Philippe Pujol, Sylvain Lepetit et Julien Fouchet lauréats du prix Albert Londres 2014
— Bordeaux, Chambre de Commerce.
Le jury 2014 du prix Albert Londres vient de délibérer : Philippe Pujol est primé pour son enquête Quartiers Shit, publiée en dix épisodes dans le journal La Marseillaise pendant l’été 2013. Julien Fouchet et Sylvain Lepetit sont récompensés pour leur reportage La Guerre de la polio, diffusé en décembre dernier sur France 2.
A Bordeaux, un cru tres franco-français
Dans la catégorie audiovisuel, La Guerre de la polio, produit par Babel presse et diffusé le 5 décembre 2013 sur France 2, a été préféré à La Centrafrique dans la tourmente, de Ilhame Taoufaki et Clément Alline (quatre reportages diffusés sur TV5 monde) ou encore à Guantanamo Limbo, de Marjolaine Grappe et Christophe Barreyre (une production Babel Presse, diffusée sur Arte).
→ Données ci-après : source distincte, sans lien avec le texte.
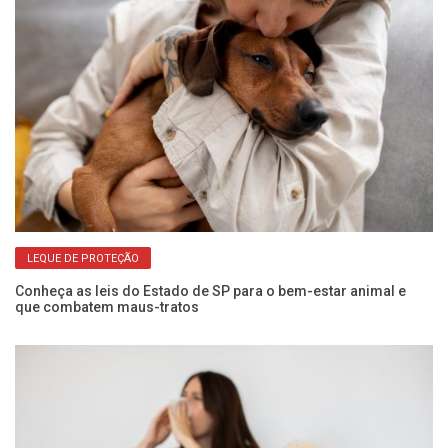
LEQUE DE PROTEÇÃO
Conheça as leis do Estado de SP para o bem-estar animal e
El
que combatem maus-tratos
do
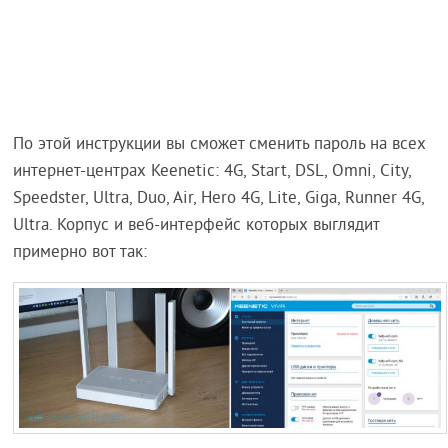
По этой инструкции вы сможет сменить пароль на всех
интернет-центрах Keenetic: 4G, Start, DSL, Omni, City,
Speedster, Ultra, Duo, Air, Hero 4G, Lite, Giga, Runner 4G,
Ultra. Корпус и веб-интерфейс которых выглядит
примерно вот так:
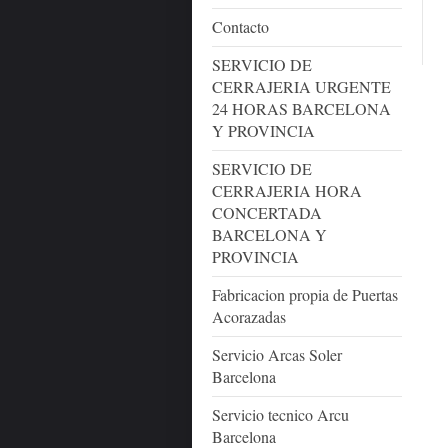
Contacto
SERVICIO DE
CERRAJERIA URGENTE
24 HORAS BARCELONA
Y PROVINCIA
SERVICIO DE
CERRAJERIA HORA
CONCERTADA
BARCELONA Y
PROVINCIA
Fabricacion propia de Puertas
Acorazadas
Servicio Arcas Soler
Barcelona
Servicio tecnico Arcu
Barcelona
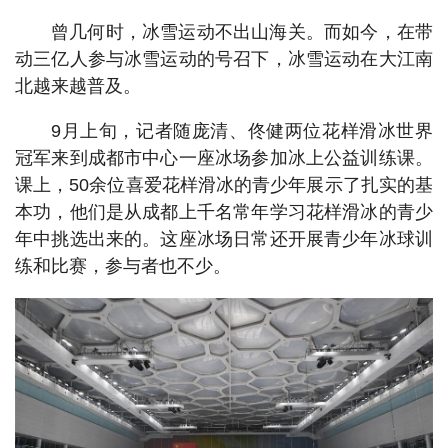
曾几何时，冰雪运动不出山海关。而如今，在带
动三亿人参与冰雪运动的号召下，冰雪运动在大江南
北越来越普及。
9月上旬，记者随庞清、佟健两位花样滑冰世界
冠军来到成都市中心一座冰场参加冰上公益训练课。
课上，50余位喜爱花样滑冰的青少年展示了扎实的基
本功，他们是从成都上千名常年学习花样滑冰的青少
年中挑选出来的。这座冰场日常还开展青少年冰球训
练和比赛，参与者也不少。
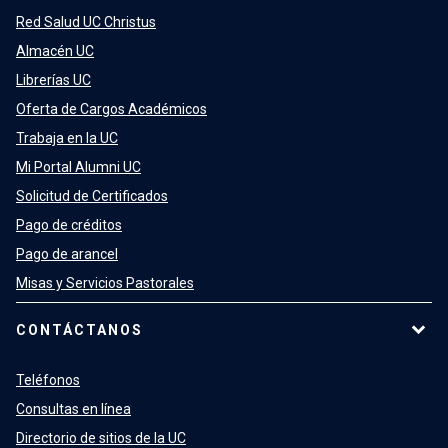
Red Salud UC Christus
Almacén UC
Librerías UC
Oferta de Cargos Académicos
Trabaja en la UC
Mi Portal Alumni UC
Solicitud de Certificados
Pago de créditos
Pago de arancel
Misas y Servicios Pastorales
CONTÁCTANOS
Teléfonos
Consultas en línea
Directorio de sitios de la UC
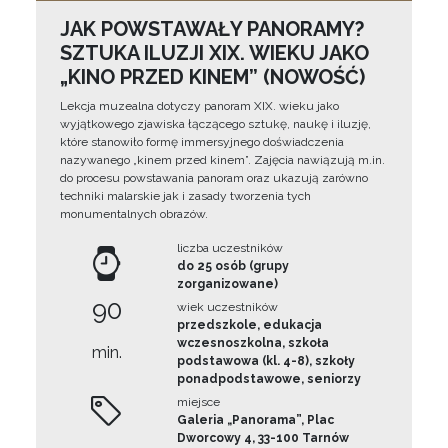
JAK POWSTAWAŁY PANORAMY?
SZTUKA ILUZJI XIX. WIEKU JAKO
„KINO PRZED KINEM” (NOWOŚĆ)
Lekcja muzealna dotyczy panoram XIX. wieku jako
wyjątkowego zjawiska łączącego sztukę, naukę i iluzję,
które stanowiło formę immersyjnego doświadczenia
nazywanego „kinem przed kinem”. Zajęcia nawiązują m.in.
do procesu powstawania panoram oraz ukazują zarówno
techniki malarskie jak i zasady tworzenia tych
monumentalnych obrazów.
liczba uczestników
do 25 osób (grupy
zorganizowane)
90
wiek uczestników
przedszkole, edukacja
wczesnoszkolna, szkoła
min.
podstawowa (kl. 4-8), szkoły
ponadpodstawowe, seniorzy
miejsce
Galeria „Panorama”, Plac
Dworcowy 4, 33-100 Tarnów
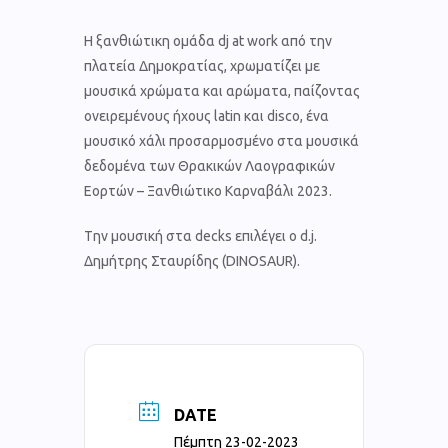
Η ξανθιώτικη ομάδα dj at work από την
πλατεία Δημοκρατίας, χρωματίζει με
μουσικά χρώματα και αρώματα, παίζοντας
ονειρεμένους ήχους latin και disco, ένα
μουσικό χάλι προσαρμοσμένο στα μουσικά
δεδομένα των Θρακικών Λαογραφικών
Εορτών – Ξανθιώτικο Καρναβάλι 2023.
Tην μουσική στα decks επιλέγει ο d.j.
Δημήτρης Σταυρίδης (DINOSAUR).
DATE
Πέμπτη 23-02-2023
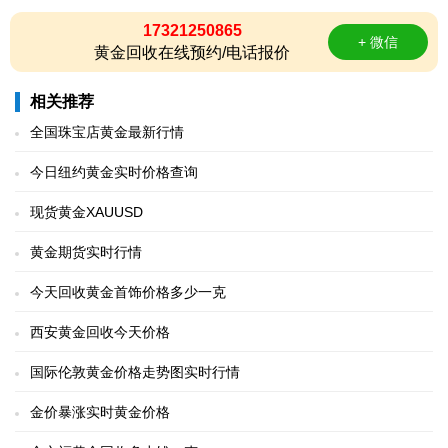
17321250865
+ 微信
黄金回收在线预约/电话报价
相关推荐
全国珠宝店黄金最新行情
今日纽约黄金实时价格查询
现货黄金XAUUSD
黄金期货实时行情
今天回收黄金首饰价格多少一克
西安黄金回收今天价格
国际伦敦黄金价格走势图实时行情
金价暴涨实时黄金价格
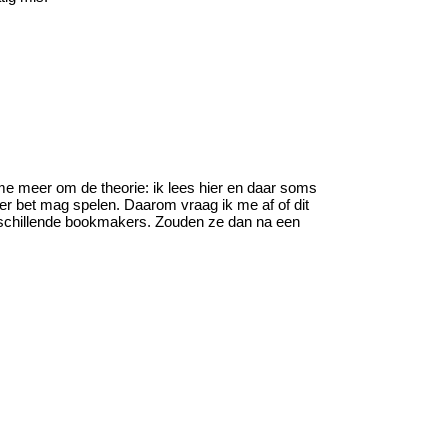
t me meer om de theorie: ik lees hier en daar soms
per bet mag spelen. Daarom vraag ik me af of dit
erschillende bookmakers. Zouden ze dan na een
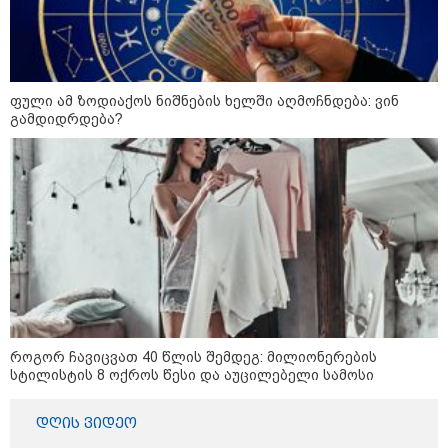
- რუსს, ყაზახს, უკრაინელს,
შვეიცარიელს, იტალიელს,
ამერიკელს, შეუძლია
ჩამოვიდეს, დახარჯოს ფული...
არავინ შეზღუდული არაა" -
კალაძე
ფული ამ ზოდიაქოს ნიშნების ხელში აღმოჩნდება: ვინ
გამდიდრდება?
კატეგორიის ყველა სიახლე
„რიკოთის მსგავსი რთული
საინჟინრო ობიექტების მოვლა-
პატრონობა განსაკუთრებულ
პასუხისმგებლობას მოითხოვს“-
რატომ გახდა საჭირო გზების
მოვლა-პატრონობისთვის
როგორ ჩავიცვათ 40 წლის შემდეგ: მილიონერების
სახელმწიფო კომპანიის შექმნა
სტილისტის 8 ოქროს წესი და აუცილებელი სამოსი
„რუსთაველზე მდებარე
სასტუმროები 40-50%-იან
გაუქმებებს იღებენ, საკმაოდ დიდი
დღის ვიდეო
ზარალისკენ წავალთ - მეგონა,
ვიღაც მოიფიქრებდა და ბიზნესს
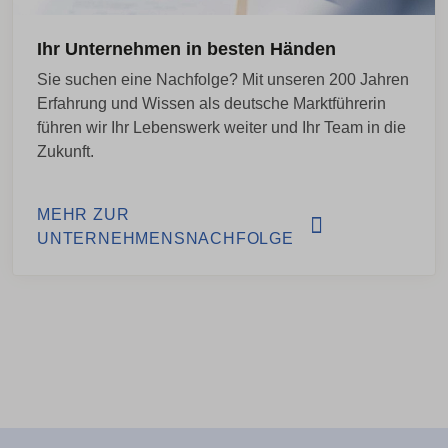
Ihr Unternehmen in besten Händen
Sie suchen eine Nachfolge? Mit unseren 200 Jahren
Erfahrung und Wissen als deutsche Marktführerin
führen wir Ihr Lebenswerk weiter und Ihr Team in die
Zukunft.
MEHR ZUR
UNTERNEHMENSNACHFOLGE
« Comment les extrémistes religieux justifient-ils cette guerre de la santé dont les victimes sont des enfants ? » questionnait l’enquête des journalistes français Julien Fouchet et Sylvain Lepetit réalisée en Afghanistan et au Pakistan.
C’est à nouveau un français qui a été primé dans la catégorie presse écrite, pour son enquête réalisée en France. Albert Londres à Bordeaux offre un cru très franco-français.
Le jury avait-il la gorge en verve quand il a fait ce choix, qui choque autant que tache un gros rouge ?
On ne peut s’empêcher de penser au journaliste belge Nicolas Bertrand, auteur de l’enquête « Des Européens sur la route du Djihad », diffusée en janvier dernier dans le magazine d’investigation de France 2, Envoyé Spécial. Ce reportage au cœur d’une filière qui recrute des jeunes qui partent faire la guerre en Syrie avait enjoint la presse à s’intéresser au phénomènes des jeunes Jihadistes occidentaux.
« Il ne s’agit pas de récompenser systématiquement des journalistes qui se rendent en zone de conflit », nous rappelle un membre du jury. Dontact. Dommage pour Piotr Smolar (Le Monde) pour sa couverture de l’actualité en Ukraine, ou encore Luc Mathieu (Libération) pour ses reportages en Afghanistan, en Syrie et en Égypte, qui figuraient tous deux sur la liste des sélectionnés.
Mais, il y avait aussi Isabelle Hachey, grand reporter au journal canadien La Presse. La journaliste montréalaise avait été sélectionne pour son investigation sur l’esclavage moderne, en Inde, au Népal et en Mauritanie. Des pays en paix, qui ont pourtant pour point commun d’encadrer légalement des formes diverses d’esclavage.
La réalisation de reportages hors du territoire français n’est ni un réquisit, ni une plus value en soi pour prétendre au prix Albert Londres, nous fera t-on remarquer.
Le proche est le lointain
Au delà de la polémique qu’il suscite, le choix des lauréats du prix Albert Londres 2014 illustre deux tendances : d’une part, le succès des blogs. Philippe Pujol est à l’origine un blogger, et son enquête sur les quartiers nord de la cité phocéenne obéit aux techniques du blogging. Signe que l’expertise de terrain proposée par les blogs est de plus en plus mise à profit lors d’actualités chaudes (L’année 2013 a été criblée de faits de délinquance, à Marseille).
D’autre part, la tendance récente qui se dessine aux Etats-Unis et en France consiste à valoriser de les investigations réalisées dans des lieux dont la proximité géographique est troublante . 2014 aura été l’année des récompenses du journalisme hyper-local. Un quartier en déshérence, un bureau de renseignement où se joue secrètement le destin d’une nation (le prix Pulitzer 2014 a été attribué aux enquêtes du Guardian US sur l’affaire Snowden).
Le lointain, ce peut être le proche que les citoyens ne perçoivent pas d’ordinaire. Albert Londres lui-même avait effectué de nombreuses incursions en France, dans ces lieux d’exclusion tels que les hôpitaux psychiatriques, et auxquels il s’était attaché à donner une visibilité.
De quoi penser que le choix des lauréats 2014 est loin d’être déplacé.